| Task prompt |
Return every line in the rows below that contains the word "series", treating uppercase and lowercase as different.

| Data shown |
..............................
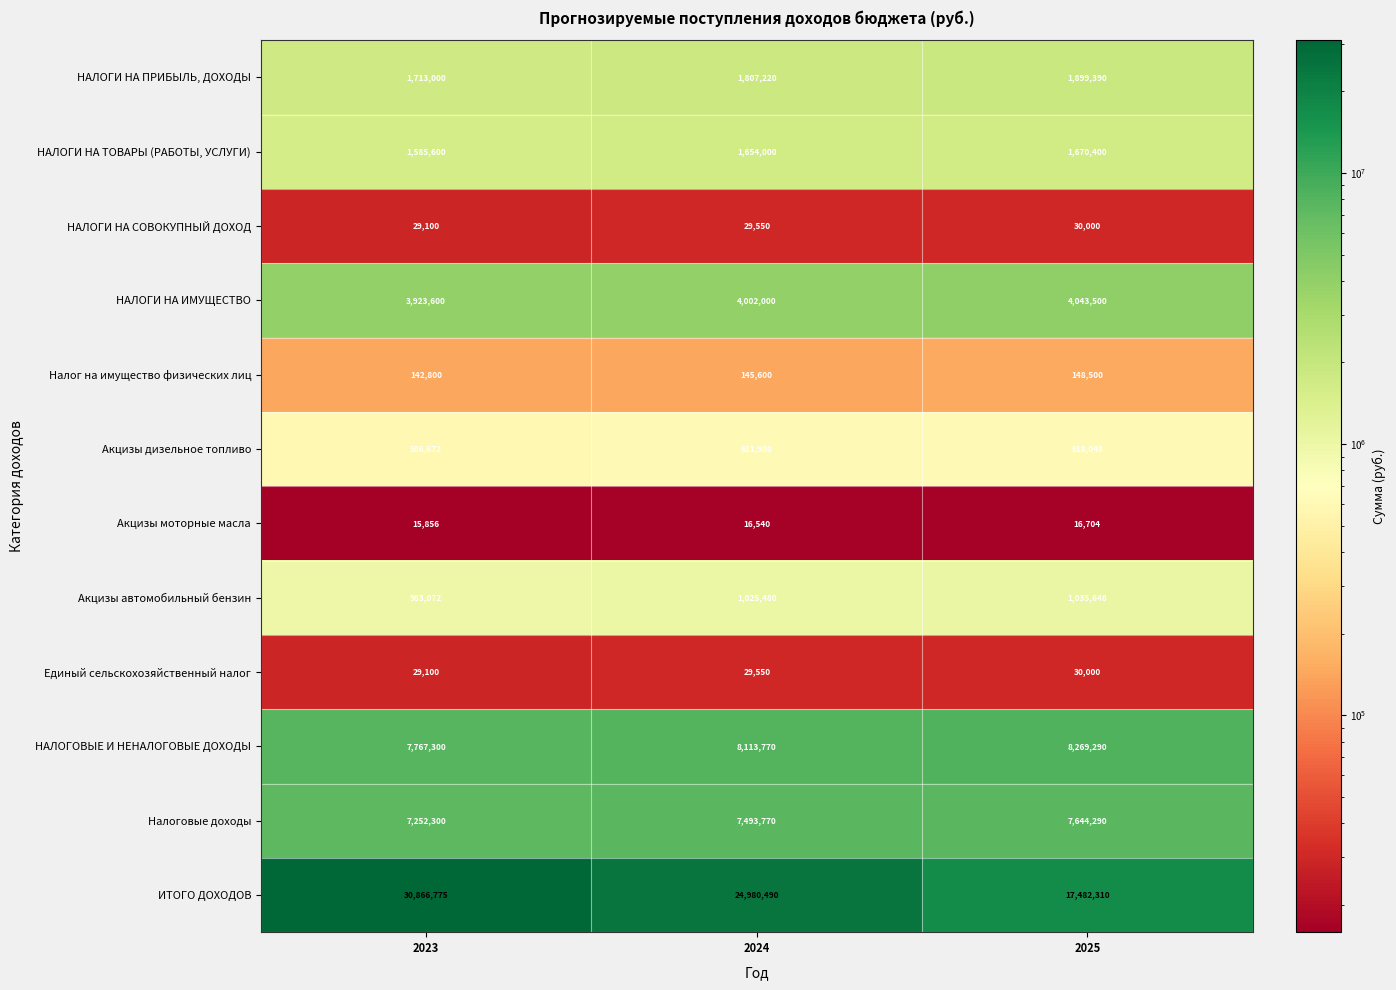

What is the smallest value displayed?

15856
..............................
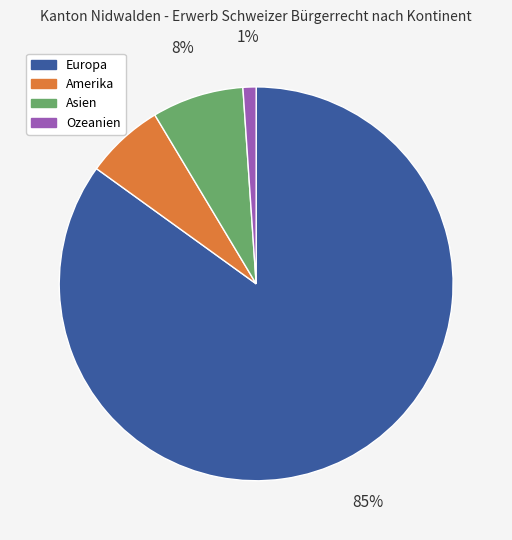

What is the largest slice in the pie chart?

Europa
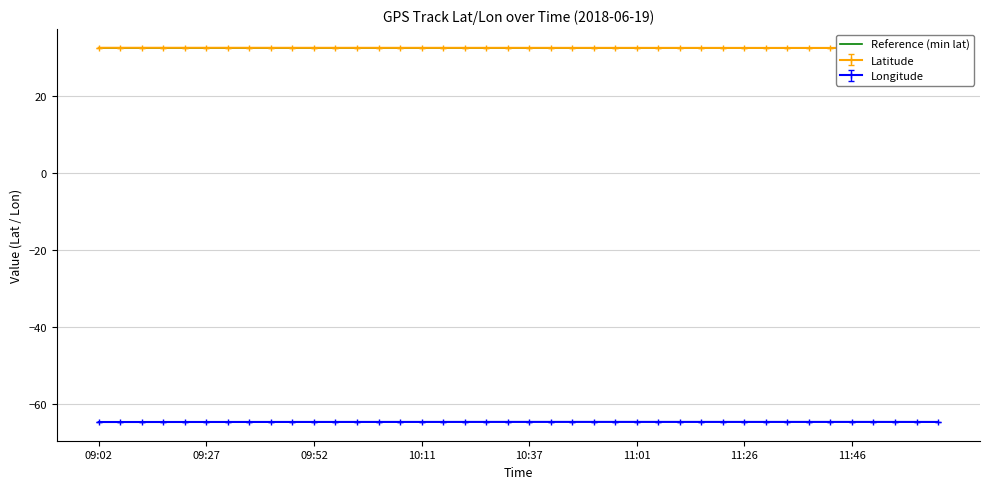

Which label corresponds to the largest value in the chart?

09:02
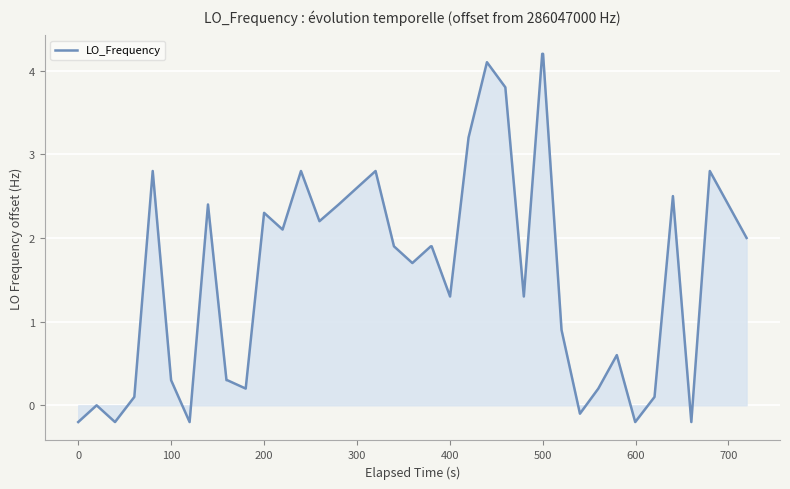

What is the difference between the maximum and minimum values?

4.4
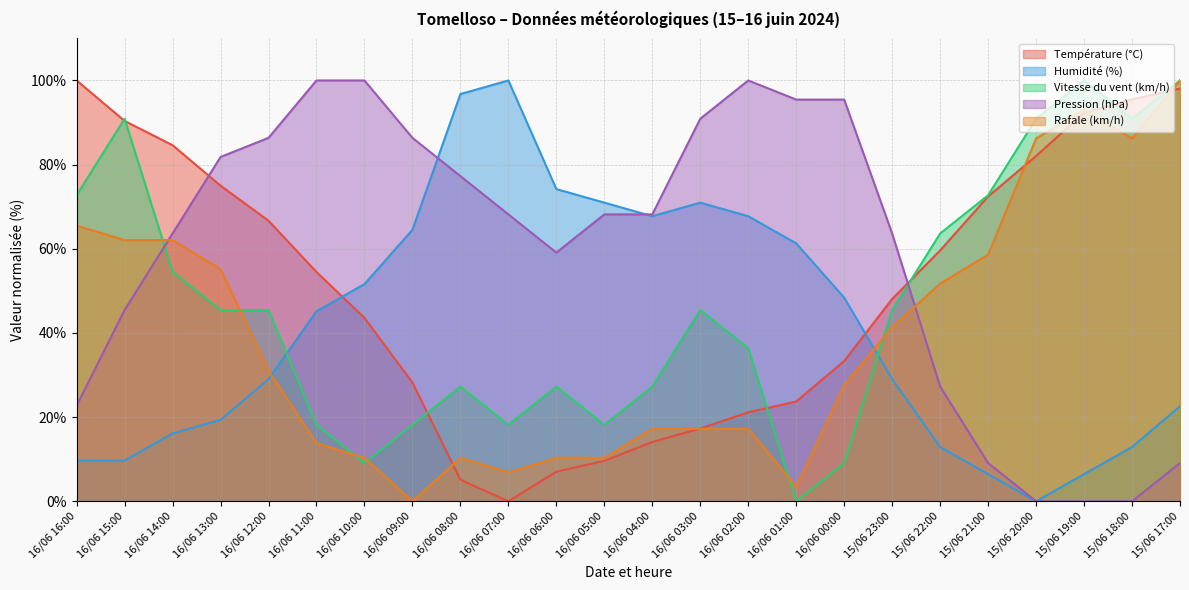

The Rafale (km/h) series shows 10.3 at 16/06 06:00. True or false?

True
..............................
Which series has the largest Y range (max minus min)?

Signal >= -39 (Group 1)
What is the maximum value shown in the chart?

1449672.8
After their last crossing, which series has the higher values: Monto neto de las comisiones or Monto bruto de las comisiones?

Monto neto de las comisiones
..............................
| Result for this exercise |
The Rafale (km/h) series shows 10.3 at 16/06 06:00. True or false?
Which series has the largest Y range (max minus min)?
After their last crossing, which series has the higher values: Monto neto de las comisiones or Monto bruto de las comisiones?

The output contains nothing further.